6. The fixture of claim 5 wherein at least some of said posts are connected to conductive support elements immediately adjacent to such posts.

7. The fixture of claim 5, further comprising conductive traces on said flexible substrate, wherein said conductive traces electrically interconnect at least some of said conductive posts with at least some of said conductive support elements.

8. The fixture of claim 1, wherein said posts are disposed in a grid array on said substrate.

9. The fixture of claim 1, wherein said flexible substrate comprises a dielectric sheet.

10. The fixture of claim 1, further comprising a compliant material disposed between said flexible substrate and said microelectronic element.

11. The fixture of claim 1, wherein said conductive posts are elongated and have tips remote from said flexible dielectric substrate, said tips being adapted to engage terminal structures of the microelectronic element.

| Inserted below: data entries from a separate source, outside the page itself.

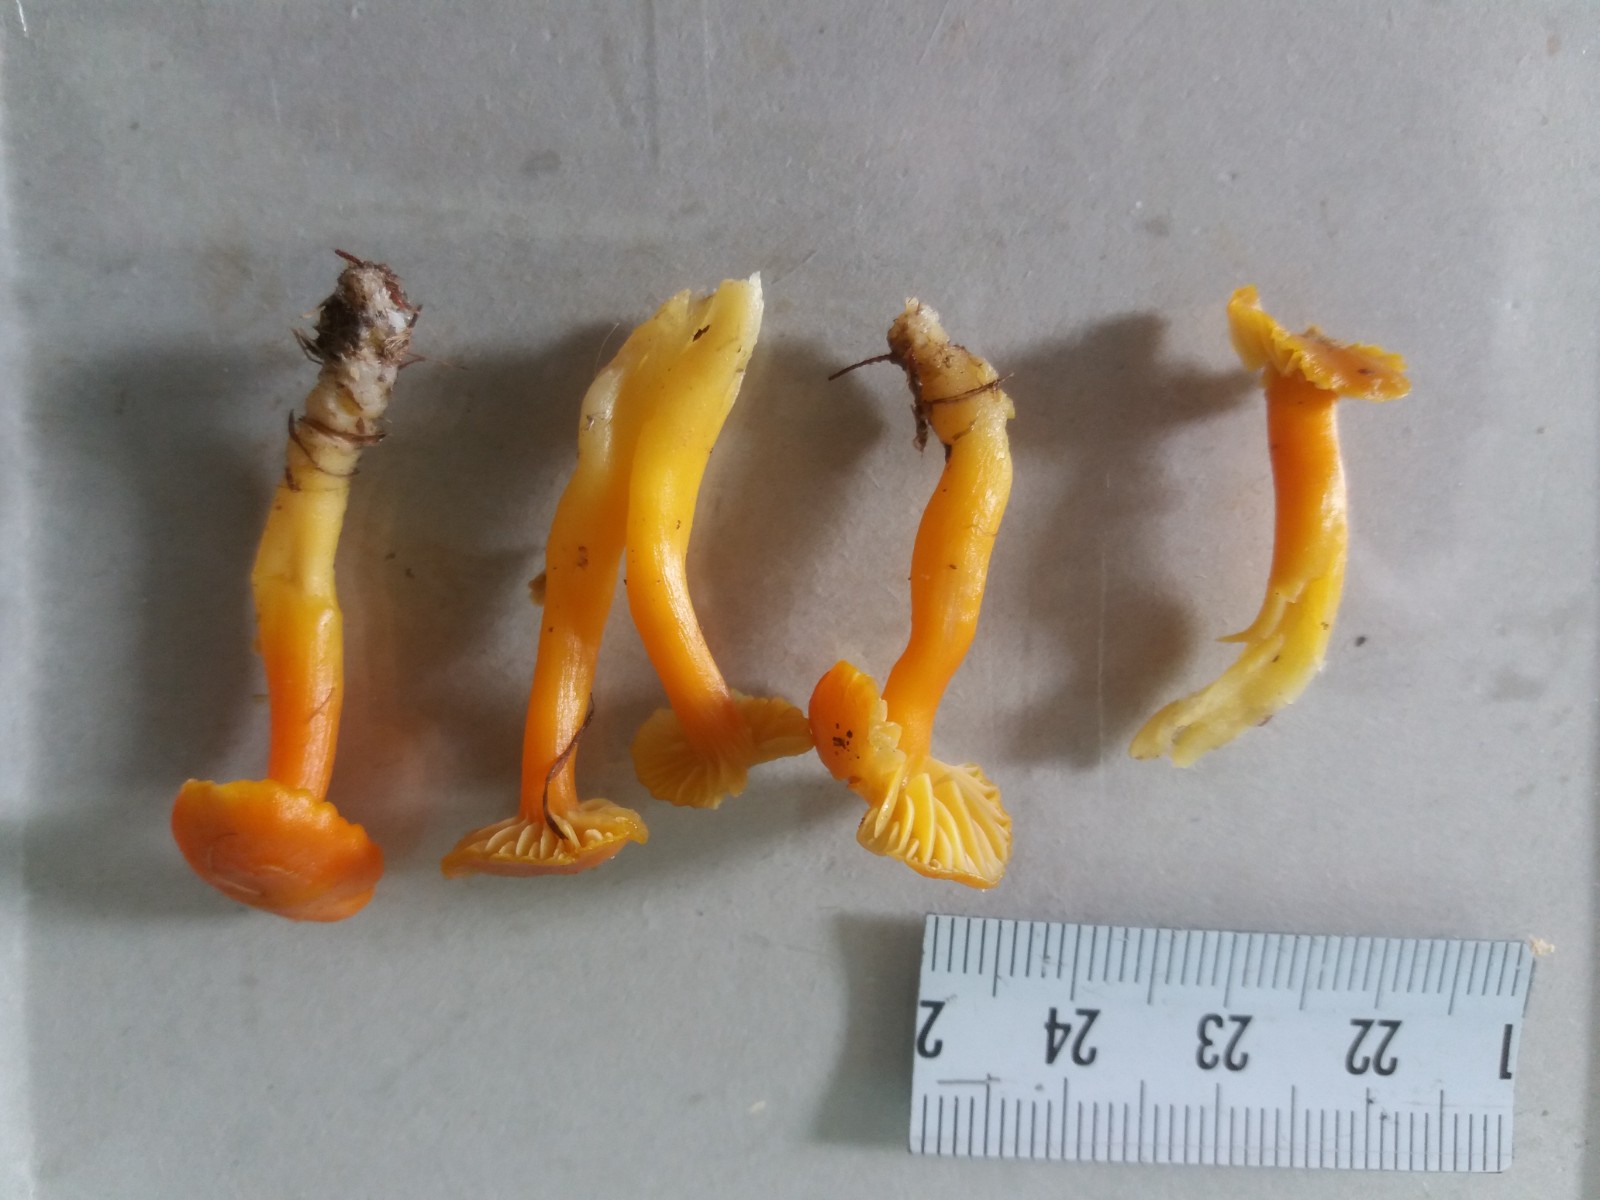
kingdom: Fungi
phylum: Basidiomycota
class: Agaricomycetes
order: Agaricales
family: Hygrophoraceae
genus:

12. A method of testing a microelectronic element having terminal structures comprising:

(a) engaging the terminal structures of the microelectronic element with posts projecting from a flexible dielectric substrate while the substrate is supported above a fixture body by a plurality of support elements offset from said posts so that at least some portions of the dielectric substrate deform; and

(b) testing the microelectronic element by transmitting signals, power or both to or from the microelectronic element through the engaged posts and terminal structures.

13. The method as claimed in claim 12 further comprising disengaging the terminal structures from the posts.

14. The method as claimed in claim 14 further comprising repeating the engaging, testing and disengaging steps using different microelectronic elements and the same posts, substrate and body.

15. The method as claimed in claim 12 wherein said terminal structures of said microelectronic element include solder masses.

16. The method as claimed in claim 12 wherein said terminal structures of said microelectronic element include a land grid array.

17. The method as claimed in claim 12 wherein said terminal structures of said microelectronic element include a ball grid array.

18. The method as claimed in claim 12 wherein said terminal structures are nominally coplanar with one another, and wherein deformation of said substrate at least partially compensates for deviation from coplanarity of said terminal structures.

19. The method as claimed in claim 12 wherein said posts project in a projection direction from said substrate and said engaging step includes moving said microelectronic element toward said substrate with a component of motion in a direction opposite to said projection direction.

20. The method as claimed in claim 19 wherein deformation of said substrate allows at least some of said posts to tilt during said engaging step so that tips of such posts move in lateral directions transverse to said projection direction and said tips wipe said terminal structures during said engaging step.